Many H₂ sensors are available in the market. The challenge for new H₂ sensor to be commercialized is to improve the performance and reduce the costs more than the available sensors. None of the available sensor is suitable for all applications and satisfies all the target specifications of Department of Energy (DOE). The most important requirements for a H₂ sensor used in stationery and automobile application are mentioned in Table 3. The available sensors satisfy a percent of required sensitivity and selectivity, and wide range of sensor options are available, so the sensor selection is based on the application; consequently it is very important to know and understand the characteristics of given options to select the most appropriate one [13,16]. The development of hydrogen sensing technologies that can sensitively detect H₂ leakage and based on the system take an action as alarming or shutting down is very important to achieve safety in H₂ infrastructure. These H₂ sensors should satisfy a number of characteristics to ensure timely and appropriate responses to any leaks of H₂ gas. In general, H₂ sensor for safety applications should have the followings characteristics [14]:

i. High sensitivity.

ii. Fast response.

iii. Wide dynamic range.

iv. High selectivity and immunity to common interferences (such as humidity and existence of other gases).

v. The sensor must be very stable.

vi. Long lifetime with acceptable low false positive responses.

vii. Operation near room temperatures.

viii. For widespread commercial acceptance sensors, low cost sensor networks are essential.

Traditional Principles for Hydrogen Sensing

Thermal conductivity is the most extended measuring principle for H₂ and then GC (Gas chromatography) is the second most applied principle for H₂ detection. The length of response time in minutes is the main disadvantage of GC, sample preparation time, consumable gases (carrier and calibration gases), and intensive labor handling procedures. On the other hand, it has the advantage of having the ability to measure other gases, such as oxygen, nitrogen, and carbon dioxide in the presence of H₂, which adds time to the analysis process. MS (mass spectrometer) is another technology which is widely used for H₂ sensing and detection in the industry [18]. Process MS such as GC must be safety certified. MS requires special shelters for air-conditioned, safety monitors, many gases for calibration (e.g., fragmentation gases), and frequent maintenance (weekly) by a skilled operator, Similar to GC, the MS also requires extensive sample systems and continuous flow for sample gases that add cost and make it more complex to carry out.

A laser gas analyzer based on laser light which absorbed by H2 and remits it at a different frequency. Which is caused ‘’Raman shift’’ frequency of the light re-emitted. The shifts are discrete and precise such as the intensity of light at different frequencies is directly proportional to the concentration of H₂. These instruments are very expensive, around $100,000 and more.

What you should do
In the hydrogen sensor passage, which measuring principle is the most extended for H₂?

Material supplied
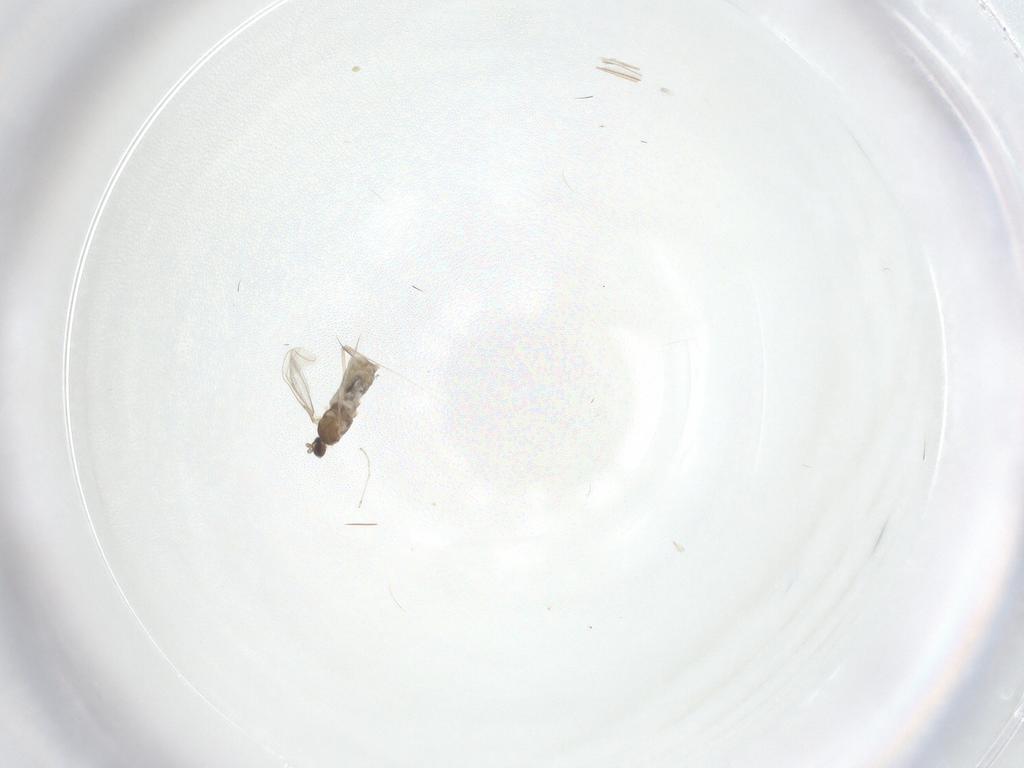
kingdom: Animalia
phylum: Arthropoda
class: Insecta
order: Diptera
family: Cecidomyiidae
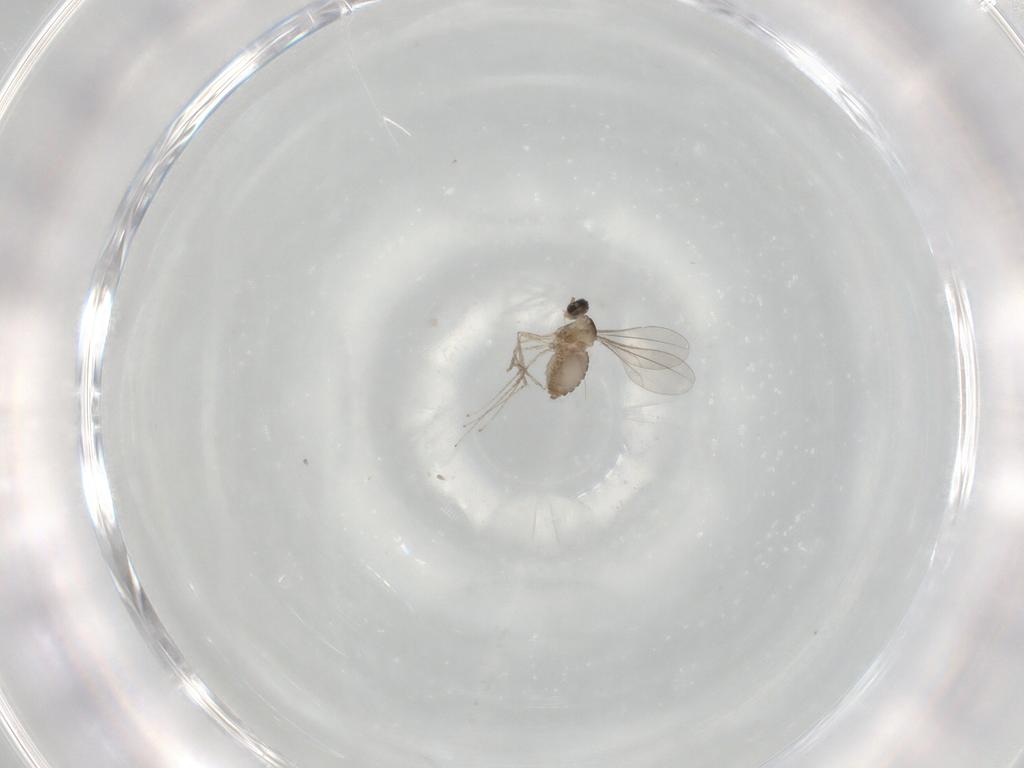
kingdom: Animalia
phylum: Arthropoda
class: Insecta
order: Diptera
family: Cecidomyiidae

Full output
Thermal conductivity.